The Fairchild M-224-1 Fledgling was powered by a 1,024 shp General Electric YT58-GE-2 turboshaft engine turning four three-bladed Harzell metal propellers. The open cockpit had room for the pilot as well as a jump seat. The aircraft could either sit on its forward tricycle landing gear or rest on its two main wheels and a tail skid, providing the Fledgling with 30° of inherent rotation to enhance the "bucket's" effectiveness. Small rotors at the top of the T-tail controlled pitch during hover. Tethered tests were made in late 1959, but it never flew.



Vectored Thrust

This class vectors the exhaust of the jet engine to create vertical or horizontal motion.

18. Bell X-14

Built under a US Air Force contract, the X-14 used a planar array of diverter vanes to vector the exhaust of two Armstrong Siddeley ASV8 Viper engines (1,750 lb thrust each) at the center of gravity (c.g.). The vanes could be rotated to direct the exhaust from vertical to nearly horizontal. The 25 ft fuselage and tail were from a Beech T-34; the 34 ft span wing was from a Beech Bonanza. The lack of a ejection seat limited hover testing to very low and very high altitudes. The gross weight was originally only 3,100 lb. The landing gear had to be lengthened when the phenomenon of suck-down was first discovered. Engine gyroscopic effects and exhaust gas reingestion were also encountered. First hover flight was achieved on 17 February 1957; first transition was made on 24 May 1958. The Viper engines were replaced with higher power GE J85 engines when it was transferred to NASA in 1960. It was eventually fitted with a digital fly-by-wire control system and continued flying as a V/STOL testbed until 1981!



19. Hawker P.1127 Kestrel

The Hawker/Bristol funded P.1127 development began in 1957. The Bristol Pegasus engine (originally with only 11,000 lb thrust) was developed for the aircraft with heavy US funding support. It was based on the earlier Orpheus engine, and had a bifurcated jetpipe and vectoring front and rear nozzles. The P.1127 made its first hover on 21 October 1960 on tethers, but this was not considered to be beneficial to feel out the aircraft response, so the first untethered hover was made less than a month later, on 19 November 1960. First conventional flight was made on 7 July 1961 and first double transition on 12 September 1961. Control power was low about all axes, which, combined with suck-down and limited height control power, resulted in a high pilot workload in hover. Hot gas ingestion was overcome with a low forward speed in takeoff and landing. One of the two initial test aircraft crashed, with the pilot ejecting safely. The British government began supporting the development before the first flight, funding the first two prototypes, and later four more. Pegasus 3 power was increased to 13,500 lb thrust. In 1962, the UK, US and Germany initiated a tripartite program, funding nine improved P.1127 Kestrels for use by a UK-led tri-national squadron which conducted operational trials. These used Pegasus 5 engines, with thrust increased to 15,500 lb. The Kestrel paved the way for the Harrier (#21).
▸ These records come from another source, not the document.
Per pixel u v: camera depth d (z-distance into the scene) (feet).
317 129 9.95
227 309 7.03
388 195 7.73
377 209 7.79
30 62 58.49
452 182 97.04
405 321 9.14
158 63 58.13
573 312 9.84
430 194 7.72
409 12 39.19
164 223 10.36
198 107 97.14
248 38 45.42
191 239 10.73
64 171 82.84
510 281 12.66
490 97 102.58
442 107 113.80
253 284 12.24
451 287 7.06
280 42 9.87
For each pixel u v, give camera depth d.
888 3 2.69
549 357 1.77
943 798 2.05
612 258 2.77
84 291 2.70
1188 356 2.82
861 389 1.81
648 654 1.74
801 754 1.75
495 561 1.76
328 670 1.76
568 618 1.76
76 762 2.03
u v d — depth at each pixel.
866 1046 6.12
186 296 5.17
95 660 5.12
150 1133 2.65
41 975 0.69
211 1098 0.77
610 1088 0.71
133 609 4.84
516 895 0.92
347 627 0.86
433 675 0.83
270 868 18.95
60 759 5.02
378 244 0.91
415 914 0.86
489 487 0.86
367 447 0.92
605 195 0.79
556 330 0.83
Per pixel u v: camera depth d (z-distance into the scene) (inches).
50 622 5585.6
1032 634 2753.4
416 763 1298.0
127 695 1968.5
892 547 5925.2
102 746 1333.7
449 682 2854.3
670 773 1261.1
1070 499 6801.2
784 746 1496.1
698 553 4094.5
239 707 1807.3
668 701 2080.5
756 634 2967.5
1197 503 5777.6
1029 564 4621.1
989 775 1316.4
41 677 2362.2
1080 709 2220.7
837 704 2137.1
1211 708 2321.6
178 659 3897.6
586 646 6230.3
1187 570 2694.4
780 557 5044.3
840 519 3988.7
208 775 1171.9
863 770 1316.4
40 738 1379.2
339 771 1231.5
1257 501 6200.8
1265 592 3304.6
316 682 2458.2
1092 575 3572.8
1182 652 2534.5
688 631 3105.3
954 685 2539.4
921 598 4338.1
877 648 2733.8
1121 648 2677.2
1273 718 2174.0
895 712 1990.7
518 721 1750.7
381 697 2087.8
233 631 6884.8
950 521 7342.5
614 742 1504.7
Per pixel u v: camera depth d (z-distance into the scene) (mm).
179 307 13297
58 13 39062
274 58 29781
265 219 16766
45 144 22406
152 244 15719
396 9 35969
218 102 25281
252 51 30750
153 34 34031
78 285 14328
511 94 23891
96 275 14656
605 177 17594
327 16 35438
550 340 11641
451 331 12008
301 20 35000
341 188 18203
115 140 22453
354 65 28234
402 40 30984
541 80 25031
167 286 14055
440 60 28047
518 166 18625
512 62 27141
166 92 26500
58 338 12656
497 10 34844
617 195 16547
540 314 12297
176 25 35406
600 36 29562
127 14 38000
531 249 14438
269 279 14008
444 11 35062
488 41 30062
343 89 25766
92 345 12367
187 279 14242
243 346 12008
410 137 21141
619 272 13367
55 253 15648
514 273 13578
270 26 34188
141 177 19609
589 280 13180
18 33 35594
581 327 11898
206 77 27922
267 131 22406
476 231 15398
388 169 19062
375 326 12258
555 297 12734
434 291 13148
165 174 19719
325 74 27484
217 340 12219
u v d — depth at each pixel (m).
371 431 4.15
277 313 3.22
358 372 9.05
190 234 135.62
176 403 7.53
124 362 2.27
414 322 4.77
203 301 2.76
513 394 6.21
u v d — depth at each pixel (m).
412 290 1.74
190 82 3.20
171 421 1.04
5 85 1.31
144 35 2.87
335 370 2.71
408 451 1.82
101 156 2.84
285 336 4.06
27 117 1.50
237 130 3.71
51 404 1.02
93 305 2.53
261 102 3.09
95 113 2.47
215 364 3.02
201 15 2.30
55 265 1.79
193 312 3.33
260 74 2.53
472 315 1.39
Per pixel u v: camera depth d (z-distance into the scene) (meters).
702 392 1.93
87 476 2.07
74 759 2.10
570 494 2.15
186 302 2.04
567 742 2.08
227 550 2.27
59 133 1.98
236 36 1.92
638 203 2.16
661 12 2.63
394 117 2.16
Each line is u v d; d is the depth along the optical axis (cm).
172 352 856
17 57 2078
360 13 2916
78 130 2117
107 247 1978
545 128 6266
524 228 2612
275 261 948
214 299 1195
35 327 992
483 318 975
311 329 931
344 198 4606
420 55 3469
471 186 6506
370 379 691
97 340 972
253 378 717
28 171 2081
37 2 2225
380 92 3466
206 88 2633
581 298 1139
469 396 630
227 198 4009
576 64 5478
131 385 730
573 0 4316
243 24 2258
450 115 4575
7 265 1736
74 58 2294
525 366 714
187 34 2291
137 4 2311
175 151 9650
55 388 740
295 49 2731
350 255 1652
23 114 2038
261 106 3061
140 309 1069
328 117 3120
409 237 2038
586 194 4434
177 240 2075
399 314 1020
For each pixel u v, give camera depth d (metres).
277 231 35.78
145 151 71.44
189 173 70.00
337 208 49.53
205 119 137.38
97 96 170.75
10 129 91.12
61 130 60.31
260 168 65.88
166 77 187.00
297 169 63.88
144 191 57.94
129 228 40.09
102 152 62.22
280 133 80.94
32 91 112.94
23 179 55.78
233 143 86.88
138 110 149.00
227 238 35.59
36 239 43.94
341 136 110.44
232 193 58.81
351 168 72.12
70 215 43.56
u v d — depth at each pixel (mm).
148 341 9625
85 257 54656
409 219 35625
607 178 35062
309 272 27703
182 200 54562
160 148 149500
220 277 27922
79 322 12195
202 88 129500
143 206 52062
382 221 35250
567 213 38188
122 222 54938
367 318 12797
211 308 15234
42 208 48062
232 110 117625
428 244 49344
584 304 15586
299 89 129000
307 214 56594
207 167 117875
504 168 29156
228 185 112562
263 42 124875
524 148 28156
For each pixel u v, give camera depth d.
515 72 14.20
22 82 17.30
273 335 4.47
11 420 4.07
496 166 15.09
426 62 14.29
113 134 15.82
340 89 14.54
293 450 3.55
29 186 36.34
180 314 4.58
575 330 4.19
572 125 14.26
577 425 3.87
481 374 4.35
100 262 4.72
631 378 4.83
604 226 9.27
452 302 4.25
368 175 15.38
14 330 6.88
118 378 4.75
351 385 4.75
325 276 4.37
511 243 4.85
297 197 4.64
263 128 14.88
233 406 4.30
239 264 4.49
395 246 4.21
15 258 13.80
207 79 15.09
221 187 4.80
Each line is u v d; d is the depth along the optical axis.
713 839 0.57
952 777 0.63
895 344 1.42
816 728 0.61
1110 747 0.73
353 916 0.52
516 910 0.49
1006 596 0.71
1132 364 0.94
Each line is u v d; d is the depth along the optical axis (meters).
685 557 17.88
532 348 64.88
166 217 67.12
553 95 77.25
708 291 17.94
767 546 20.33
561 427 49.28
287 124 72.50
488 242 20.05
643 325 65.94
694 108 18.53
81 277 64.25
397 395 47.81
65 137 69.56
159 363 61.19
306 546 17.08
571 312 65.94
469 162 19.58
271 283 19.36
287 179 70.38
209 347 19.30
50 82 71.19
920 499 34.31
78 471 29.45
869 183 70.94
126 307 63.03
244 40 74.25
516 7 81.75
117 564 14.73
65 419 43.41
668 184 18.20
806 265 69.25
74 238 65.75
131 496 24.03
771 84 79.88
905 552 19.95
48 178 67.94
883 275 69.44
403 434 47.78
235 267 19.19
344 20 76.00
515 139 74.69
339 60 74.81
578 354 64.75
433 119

20. Yakovlev Yak-36 Freehand

The Freehand was powered by two non-afterburning Soyuz Tumanskiy/Khatchaturov R-27-300 turbojet engines (11,000 lb thrust each) mounted forward of and below the cockpit. They were fitted with louvered nozzles, which were vectorable through about 90º and exhausted at the center of gravity (c.g.), similar to the Bell X-14 (#18). Engine bleed air was used for reaction control nozzles at the tip of each wingtip fairing, on the tailcone, and at the tip of a ten foot long nose "probe." The overall length was 57.5 ft long (including the nose probe), with a wingspan of 27 ft. Empty weight was 12,346 lb, maximum take-off weight was 20,723 lb. The Yak-36 made its first untethered hover on 9 January 1963. From there, the flight envelope was slowly expanded, with a double transition from vertical take-off to forward flight and back to vertical landing performed on 16 September 1963. A number of retractable doors (including a large "apron" under the nose) were fitted to reduce hot gas reingestion. It was only capable of vertical take-offs and landings. The first public display was at the Soviet National Aviation day on 7 July 1967 at the Domodedovo Air Show. The Yak-36 was a technology demonstrator that eventually led to the operational Yak-38 Forger.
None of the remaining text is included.